The NLRB (National Labor Relations Board), a federal agency that brings labor-related complaints on behalf of workers, has seen the number of cases involving social media skyrocket from zero to more than 100 over the past five years!

One of the more popular cases pending was filed in 2011 in Virginia by Daniel Ray Carter. He had been fired by his boss, the then sheriff in Hampton, VA, based on the fact that Carter was not “entirely onboard” with his re-election efforts. Carter had used the “like” button on Facebook to support the sheriff’s rival, while working for him. The sheriff saw the “like” on Carter’s Facebook page of his opponent and after he got elected, he fired Carter from his deputy sheriff’s job.

The question being debated is whether Carter is protected under his First Amendment rights or not?
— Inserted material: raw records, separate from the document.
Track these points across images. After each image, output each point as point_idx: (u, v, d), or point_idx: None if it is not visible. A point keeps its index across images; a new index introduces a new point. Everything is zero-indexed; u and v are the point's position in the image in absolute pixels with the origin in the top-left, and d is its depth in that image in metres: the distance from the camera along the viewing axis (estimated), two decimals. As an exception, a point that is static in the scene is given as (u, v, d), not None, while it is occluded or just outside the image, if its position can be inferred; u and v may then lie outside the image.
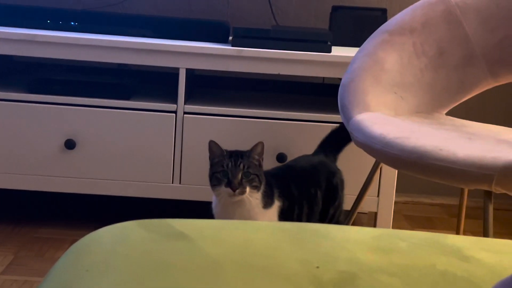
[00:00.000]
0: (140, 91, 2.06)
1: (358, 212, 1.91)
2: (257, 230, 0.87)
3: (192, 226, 0.84)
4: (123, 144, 1.92)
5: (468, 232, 2.13)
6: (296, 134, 1.94)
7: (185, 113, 1.92)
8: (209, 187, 1.96)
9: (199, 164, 1.93)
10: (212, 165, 1.58)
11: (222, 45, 1.93)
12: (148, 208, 2.17)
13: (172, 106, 1.92)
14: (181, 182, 1.94)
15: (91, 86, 1.94)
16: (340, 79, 1.65)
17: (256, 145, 1.59)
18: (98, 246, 0.81)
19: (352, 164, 1.92)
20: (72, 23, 2.00)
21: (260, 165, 1.59)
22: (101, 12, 2.11)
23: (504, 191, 1.27)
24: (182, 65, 1.89)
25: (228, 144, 1.93)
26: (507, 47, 1.64)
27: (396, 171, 1.94)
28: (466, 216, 1.88)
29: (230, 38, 2.01)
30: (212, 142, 1.58)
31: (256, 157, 1.58)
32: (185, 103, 1.92)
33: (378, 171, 1.89)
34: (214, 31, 2.01)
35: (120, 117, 1.91)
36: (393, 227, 1.99)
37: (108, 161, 1.92)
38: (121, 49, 1.89)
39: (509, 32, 1.64)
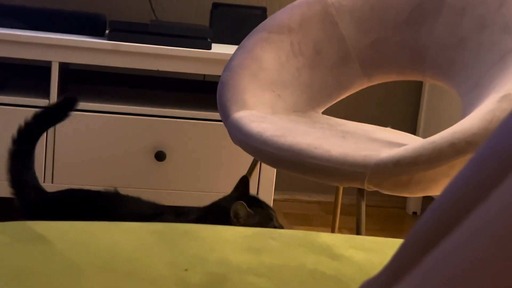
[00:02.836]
0: (10, 85, 1.95)
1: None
2: (125, 232, 0.83)
3: (53, 229, 0.78)
4: (-10, 141, 1.80)
5: (344, 228, 2.18)
6: (176, 132, 1.90)
7: (58, 109, 1.83)
8: (82, 186, 1.90)
9: (72, 163, 1.85)
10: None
11: (98, 39, 1.86)
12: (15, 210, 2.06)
13: (44, 102, 1.82)
14: (53, 182, 1.85)
15: (-46, 79, 1.82)
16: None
17: None
18: None
19: (231, 162, 1.91)
20: None
21: None
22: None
23: (376, 189, 1.30)
24: (55, 59, 1.81)
25: (105, 142, 1.87)
26: (379, 49, 1.69)
27: (275, 169, 1.95)
28: (342, 213, 1.92)
29: (107, 31, 1.94)
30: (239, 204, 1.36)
31: None
32: (58, 98, 1.84)
33: (257, 169, 1.90)
34: (89, 24, 1.93)
35: (-13, 113, 1.79)
36: (271, 225, 2.00)
37: (-27, 159, 1.80)
38: (-12, 40, 1.78)
39: (381, 35, 1.69)
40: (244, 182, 1.47)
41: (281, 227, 1.44)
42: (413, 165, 1.23)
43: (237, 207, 1.35)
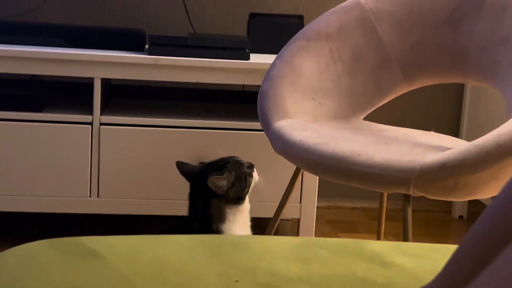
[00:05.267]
0: (54, 102, 1.99)
1: (281, 219, 1.90)
2: (174, 244, 0.83)
3: (105, 243, 0.80)
4: (37, 158, 1.84)
5: (389, 234, 2.16)
6: (218, 143, 1.91)
7: (101, 124, 1.86)
8: (127, 199, 1.92)
9: (117, 176, 1.88)
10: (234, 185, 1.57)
11: (138, 54, 1.88)
12: (65, 225, 2.09)
13: (87, 117, 1.85)
14: (99, 196, 1.88)
15: (1, 99, 1.86)
16: (260, 86, 1.64)
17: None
18: (3, 269, 0.76)
19: (273, 171, 1.91)
20: (-21, 33, 1.91)
21: None
22: (12, 22, 2.02)
23: (422, 194, 1.29)
24: (97, 75, 1.84)
25: (148, 155, 1.89)
26: (420, 51, 1.67)
27: (317, 177, 1.94)
28: (387, 219, 1.91)
29: (147, 46, 1.97)
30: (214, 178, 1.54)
31: None
32: (101, 114, 1.86)
33: (300, 177, 1.89)
34: (129, 40, 1.96)
35: (33, 130, 1.83)
36: (316, 232, 2.00)
37: (21, 176, 1.84)
38: (33, 60, 1.82)
39: (421, 37, 1.67)
40: (180, 165, 1.61)
41: (252, 165, 1.60)
42: (459, 169, 1.22)
43: (212, 181, 1.50)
There is no simple answer to this complicated question. And the consequences may differ between the private and public sector employers.

Some analysts say that private employers do not have an obligation to recognize their employee’s free speech rights and because Wisconsin, for example, is an “at will” employment state that a private employer may discipline or terminate you without a reason, as long as the adverse employment action is not based on your association with a protected class.

Clearly, monitoring and creating legislation for the use of and determining the potential liability when using these sites, is needed. This will be a hotly contested topic for most of us that want to say whatever we want on our social media sites without repercussion from our employers. Most people believe that they are protected by their First Amendment rights under federal guidelines, yet much of the litigation is falling under state jurisdiction, so there is no uniformity in the law.
The ongoing debate of whether we have a right to post anything we chose to or to support whatever we want on social media sites without repercussion, even if it’s a rival to our company, will continue until federal and state laws are created that clearly defines our rights as employees and employers and where to draw the line.

Until clear guidelines are established as to what rights you have using social media sites, I recommend that you pay close attention to what you say on these sites and keep the information you post within your circle of friends. Yet, even then it is still risky to post anything that may threaten your reputation or job. Others may use what you say to disparage you, so take caution and pay attention to who your audience is when you are posting.